Ski length may have been determined by regional variations in snow type and depth, and perhaps a bit by superstition. "Reach up" provides a ski that is about 115 to 120 percent of your height. For general purposes, this is a good proportion for classical striding on a traditional ski. But flexible boots, and bindings that only hold the toe, make any ski tricky to steer on downhills. That situation inspired the development of patented bindings that have ridges on them to engage the bottom to the boot, and shorter skis that can steer more easily when gravity will not be denied. What's not to like?



Shorter skis do not stride as well. A skier who starts on traditional length skis and practices all the ways and wiles that have evolved for centuries will have a much better intuitive grasp of how to make a ski obey, and when to use one of the modern shorties instead. The skier who starts on a short ski and never questions it will be at the mercy of the industry to solve any dissatisfactions. A whole set of skills becomes unnecessary until you -- by chance -- get into a situation where you would have liked to know something you didn't even know existed.

With all this specialization at your disposal, you can pick a ski that suits you right now and enjoy it for years. That is the benefit of all that variety. If you are an athletic type who thinks that the skate technique is all you will ever want to do, you can buy that equipment and take those lessons and never bother to learn the traditional style. The techniques are quite different, for all their deceptive similarities. Likewise, if you know you're only going to shuffle around on a few weekends a winter, get the ski that makes it easiest.

When I'm standing with a beginner at the ski rack, we both have to gaze into a crystal ball. I don't want anyone to throw down a few hundred bucks for a package that is not going to serve them well for many years. Sometimes people just want to do it, bim bam boom. I'll take the money. But if a skier wants more detailed advice, I owe them that. Moreover, I owe cross-country skiing that. It's a great activity with many facets. Oversimplification does it no justice.

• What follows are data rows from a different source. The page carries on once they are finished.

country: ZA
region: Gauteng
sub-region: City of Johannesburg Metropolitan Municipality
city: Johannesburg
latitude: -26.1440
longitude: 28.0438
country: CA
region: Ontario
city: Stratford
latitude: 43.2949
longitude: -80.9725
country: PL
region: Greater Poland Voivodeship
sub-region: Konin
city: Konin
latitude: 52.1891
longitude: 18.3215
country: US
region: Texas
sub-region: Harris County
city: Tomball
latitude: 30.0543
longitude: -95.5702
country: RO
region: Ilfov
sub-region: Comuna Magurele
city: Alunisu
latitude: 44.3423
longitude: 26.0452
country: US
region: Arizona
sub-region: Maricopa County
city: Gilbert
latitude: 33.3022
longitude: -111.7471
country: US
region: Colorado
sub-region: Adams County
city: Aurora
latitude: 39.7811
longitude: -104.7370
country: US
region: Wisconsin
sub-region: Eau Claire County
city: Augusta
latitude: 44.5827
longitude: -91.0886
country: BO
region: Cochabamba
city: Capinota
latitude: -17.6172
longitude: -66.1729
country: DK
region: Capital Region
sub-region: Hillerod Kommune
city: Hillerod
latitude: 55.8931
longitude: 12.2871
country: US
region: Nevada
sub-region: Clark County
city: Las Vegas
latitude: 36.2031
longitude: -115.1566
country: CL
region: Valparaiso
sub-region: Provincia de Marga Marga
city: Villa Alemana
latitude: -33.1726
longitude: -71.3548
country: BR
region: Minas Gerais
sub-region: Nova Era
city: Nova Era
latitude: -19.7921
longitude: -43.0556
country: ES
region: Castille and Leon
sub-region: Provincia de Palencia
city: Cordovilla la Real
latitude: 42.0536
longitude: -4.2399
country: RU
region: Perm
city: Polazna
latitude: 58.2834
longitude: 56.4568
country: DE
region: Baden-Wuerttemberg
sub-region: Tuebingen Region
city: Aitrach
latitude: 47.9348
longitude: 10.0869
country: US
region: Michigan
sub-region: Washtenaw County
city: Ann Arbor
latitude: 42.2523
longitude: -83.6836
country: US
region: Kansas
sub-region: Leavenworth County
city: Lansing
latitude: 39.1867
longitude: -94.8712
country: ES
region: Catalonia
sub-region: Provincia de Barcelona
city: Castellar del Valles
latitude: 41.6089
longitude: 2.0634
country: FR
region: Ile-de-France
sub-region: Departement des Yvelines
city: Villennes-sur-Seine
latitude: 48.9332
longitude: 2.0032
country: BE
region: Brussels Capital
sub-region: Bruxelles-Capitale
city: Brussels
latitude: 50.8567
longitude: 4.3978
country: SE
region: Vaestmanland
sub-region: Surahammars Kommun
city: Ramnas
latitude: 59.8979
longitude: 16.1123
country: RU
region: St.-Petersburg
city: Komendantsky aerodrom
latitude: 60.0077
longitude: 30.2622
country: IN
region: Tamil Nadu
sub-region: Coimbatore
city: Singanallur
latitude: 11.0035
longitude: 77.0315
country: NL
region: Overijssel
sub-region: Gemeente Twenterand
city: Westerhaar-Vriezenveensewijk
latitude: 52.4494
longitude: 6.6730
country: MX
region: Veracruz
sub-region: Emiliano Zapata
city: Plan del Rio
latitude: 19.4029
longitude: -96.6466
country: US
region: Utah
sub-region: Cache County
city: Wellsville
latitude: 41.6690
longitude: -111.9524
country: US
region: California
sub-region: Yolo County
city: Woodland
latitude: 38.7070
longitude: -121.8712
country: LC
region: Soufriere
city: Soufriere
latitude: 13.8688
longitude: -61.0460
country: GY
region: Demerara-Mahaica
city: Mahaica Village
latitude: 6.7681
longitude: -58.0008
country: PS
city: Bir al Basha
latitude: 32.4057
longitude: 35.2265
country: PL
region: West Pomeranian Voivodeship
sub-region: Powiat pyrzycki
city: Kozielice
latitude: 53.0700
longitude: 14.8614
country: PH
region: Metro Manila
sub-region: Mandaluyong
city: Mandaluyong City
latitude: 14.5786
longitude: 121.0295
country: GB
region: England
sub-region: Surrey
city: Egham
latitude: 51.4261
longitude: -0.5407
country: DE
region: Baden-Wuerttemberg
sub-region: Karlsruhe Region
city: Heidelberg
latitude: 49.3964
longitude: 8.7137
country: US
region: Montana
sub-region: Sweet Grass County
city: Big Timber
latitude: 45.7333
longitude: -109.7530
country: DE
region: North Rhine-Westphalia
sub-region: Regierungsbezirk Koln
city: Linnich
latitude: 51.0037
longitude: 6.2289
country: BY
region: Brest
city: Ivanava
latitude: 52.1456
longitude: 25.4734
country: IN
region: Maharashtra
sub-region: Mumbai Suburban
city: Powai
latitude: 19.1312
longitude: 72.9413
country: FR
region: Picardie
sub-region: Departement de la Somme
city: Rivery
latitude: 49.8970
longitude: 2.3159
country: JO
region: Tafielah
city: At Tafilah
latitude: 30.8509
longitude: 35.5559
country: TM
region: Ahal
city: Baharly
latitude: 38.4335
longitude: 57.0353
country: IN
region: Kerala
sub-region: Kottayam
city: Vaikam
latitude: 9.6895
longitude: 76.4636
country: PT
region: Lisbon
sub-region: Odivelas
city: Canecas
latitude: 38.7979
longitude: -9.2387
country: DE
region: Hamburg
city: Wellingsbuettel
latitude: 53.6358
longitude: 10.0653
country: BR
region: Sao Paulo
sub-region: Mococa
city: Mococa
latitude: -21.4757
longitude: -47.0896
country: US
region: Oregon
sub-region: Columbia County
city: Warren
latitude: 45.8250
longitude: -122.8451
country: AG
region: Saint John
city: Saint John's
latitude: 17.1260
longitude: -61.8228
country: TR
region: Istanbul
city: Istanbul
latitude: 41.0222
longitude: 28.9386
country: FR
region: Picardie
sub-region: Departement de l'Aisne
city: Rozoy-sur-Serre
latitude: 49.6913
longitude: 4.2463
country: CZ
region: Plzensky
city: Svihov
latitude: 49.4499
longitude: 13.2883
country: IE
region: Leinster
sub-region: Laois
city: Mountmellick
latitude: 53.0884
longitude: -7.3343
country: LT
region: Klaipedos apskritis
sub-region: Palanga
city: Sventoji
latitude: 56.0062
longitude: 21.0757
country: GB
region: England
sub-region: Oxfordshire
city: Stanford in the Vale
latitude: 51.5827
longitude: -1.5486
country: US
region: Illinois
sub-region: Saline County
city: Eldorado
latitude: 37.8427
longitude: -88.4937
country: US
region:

Skiing is full of unspecific terms. "Wax" refers to substances that span the range from liquid through paste, sticky solid, and brick-hard, applied to ski bases in whole or in part, by smearing, crayoning, or ironing, to provide glide or grip or both. "Back country" refers to anything from the local park to the far side of Denali. To the resort-oriented ski industry, it's anything they're not preparing with large machines for consumption by paying customers. Here's your ski. It says "BC." Have fun and don't break a leg.

Your skier of ancient times could take a variety of terrain in stride. Racing skis were skinnier, with a stiffer central section to pull the grip zone off the snow in the glide phase, but anyone not afflicted with the neurosis of racing would have a fine time on their mid-width touring ski, whether the trail was groomed to the primitive state of the art or an unbroken blanket of magical white. If things were icy, or gloppy, or chunky, everyone would have a uniformly crappy time, and laugh about it. But you had to be willing to work with your equipment. Now you can have an extensive quiver of near-perfect skis, if you can afford them. Your main challenge then is to pick the right one for the trip you intend to make that day.

I suppose that, in the time when skis were made by some local guy in the village, some skiers would have a couple or three different pairs if they could. Your supply chain was nice and short. You could ask the maker for exactly what you wanted. Now you have to shop around for brand and availability and take advice from people who might not even use the product. The 20th Century development of downhill-only skiing took over the public image of the sport so that cross-country skiing seemed like something invented by hippies in the 1970s as a goof. Cross-country product is manufactured and imported by companies whose accounting departments have the final say in what hits the stores. The stores and other retail outlets order based on what they think will sell. In the industrial world, your menu is provided by people who don't know you, taking their best guess.